» INPUT DATA:
==============================

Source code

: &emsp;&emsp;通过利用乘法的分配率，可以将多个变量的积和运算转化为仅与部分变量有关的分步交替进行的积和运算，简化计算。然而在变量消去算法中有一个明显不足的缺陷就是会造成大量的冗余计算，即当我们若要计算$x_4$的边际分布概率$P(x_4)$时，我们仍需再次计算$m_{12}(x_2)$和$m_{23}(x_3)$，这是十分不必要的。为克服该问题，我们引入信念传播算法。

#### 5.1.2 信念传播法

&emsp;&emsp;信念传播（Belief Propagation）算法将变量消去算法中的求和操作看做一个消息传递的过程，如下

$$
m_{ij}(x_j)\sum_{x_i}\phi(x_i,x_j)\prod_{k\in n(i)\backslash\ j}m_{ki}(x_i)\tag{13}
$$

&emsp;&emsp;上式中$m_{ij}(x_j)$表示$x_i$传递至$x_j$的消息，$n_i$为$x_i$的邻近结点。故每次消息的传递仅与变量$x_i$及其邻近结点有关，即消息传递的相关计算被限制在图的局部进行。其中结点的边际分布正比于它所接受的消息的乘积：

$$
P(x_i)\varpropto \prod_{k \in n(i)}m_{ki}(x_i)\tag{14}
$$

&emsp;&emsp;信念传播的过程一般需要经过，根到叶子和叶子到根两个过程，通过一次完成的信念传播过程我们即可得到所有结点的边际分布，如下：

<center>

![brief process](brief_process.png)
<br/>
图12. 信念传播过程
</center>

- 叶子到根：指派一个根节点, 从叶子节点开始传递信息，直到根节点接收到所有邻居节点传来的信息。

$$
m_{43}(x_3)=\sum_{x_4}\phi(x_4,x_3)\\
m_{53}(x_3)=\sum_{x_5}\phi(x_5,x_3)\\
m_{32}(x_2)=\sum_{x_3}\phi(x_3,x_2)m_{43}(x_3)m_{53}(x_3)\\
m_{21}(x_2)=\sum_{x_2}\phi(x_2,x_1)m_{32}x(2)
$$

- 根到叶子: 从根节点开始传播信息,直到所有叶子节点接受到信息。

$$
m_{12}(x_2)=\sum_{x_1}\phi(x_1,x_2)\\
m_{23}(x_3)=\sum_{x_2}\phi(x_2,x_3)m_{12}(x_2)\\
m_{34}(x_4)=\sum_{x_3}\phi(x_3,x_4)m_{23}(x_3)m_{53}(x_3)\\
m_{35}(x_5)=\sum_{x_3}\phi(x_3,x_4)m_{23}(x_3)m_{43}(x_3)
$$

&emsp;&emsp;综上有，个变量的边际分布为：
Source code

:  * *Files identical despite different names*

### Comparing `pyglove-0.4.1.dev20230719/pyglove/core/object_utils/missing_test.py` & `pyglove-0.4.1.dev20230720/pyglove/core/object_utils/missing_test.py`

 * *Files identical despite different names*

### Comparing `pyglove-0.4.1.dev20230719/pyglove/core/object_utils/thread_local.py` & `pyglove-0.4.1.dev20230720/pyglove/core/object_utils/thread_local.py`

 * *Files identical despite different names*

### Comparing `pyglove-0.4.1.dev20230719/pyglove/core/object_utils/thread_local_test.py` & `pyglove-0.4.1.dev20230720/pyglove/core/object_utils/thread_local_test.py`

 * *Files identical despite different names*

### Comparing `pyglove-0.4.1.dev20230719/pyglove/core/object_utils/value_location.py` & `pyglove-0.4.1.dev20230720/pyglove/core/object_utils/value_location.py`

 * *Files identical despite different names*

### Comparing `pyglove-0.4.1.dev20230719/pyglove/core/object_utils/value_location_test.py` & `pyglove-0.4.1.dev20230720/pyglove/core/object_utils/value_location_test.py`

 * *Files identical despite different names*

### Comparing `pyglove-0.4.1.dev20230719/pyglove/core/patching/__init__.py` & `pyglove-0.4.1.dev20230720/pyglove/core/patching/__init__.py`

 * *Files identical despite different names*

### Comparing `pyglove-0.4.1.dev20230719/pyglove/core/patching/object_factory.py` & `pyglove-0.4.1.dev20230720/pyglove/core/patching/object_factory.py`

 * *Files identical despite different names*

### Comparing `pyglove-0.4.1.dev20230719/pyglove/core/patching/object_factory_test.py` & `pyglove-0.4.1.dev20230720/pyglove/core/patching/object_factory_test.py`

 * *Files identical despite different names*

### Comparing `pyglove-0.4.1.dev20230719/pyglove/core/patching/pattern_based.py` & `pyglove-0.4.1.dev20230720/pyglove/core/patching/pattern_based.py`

==============================

» ACTIVITY: In the material, swap "信息" for "消息" throughout the lines from the line with "- 叶子到根：指派一个根节点, 从叶子节点开始传递信息，直到根节点接收到所有邻居节点传来的信息。" to the line with "- 根到叶子: 从根节点开始传播信息,直到所有叶子节点接受到信息。", and write out only those lines, leaving everything else unchanged.

» ANSWER TO THE EXERCISE:
- 叶子到根：指派一个根节点, 从叶子节点开始传递消息，直到根节点接收到所有邻居节点传来的消息。

$$
m_{43}(x_3)=\sum_{x_4}\phi(x_4,x_3)\\
m_{53}(x_3)=\sum_{x_5}\phi(x_5,x_3)\\
m_{32}(x_2)=\sum_{x_3}\phi(x_3,x_2)m_{43}(x_3)m_{53}(x_3)\\
m_{21}(x_2)=\sum_{x_2}\phi(x_2,x_1)m_{32}x(2)
$$

- 根到叶子: 从根节点开始传播消息,直到所有叶子节点接受到消息。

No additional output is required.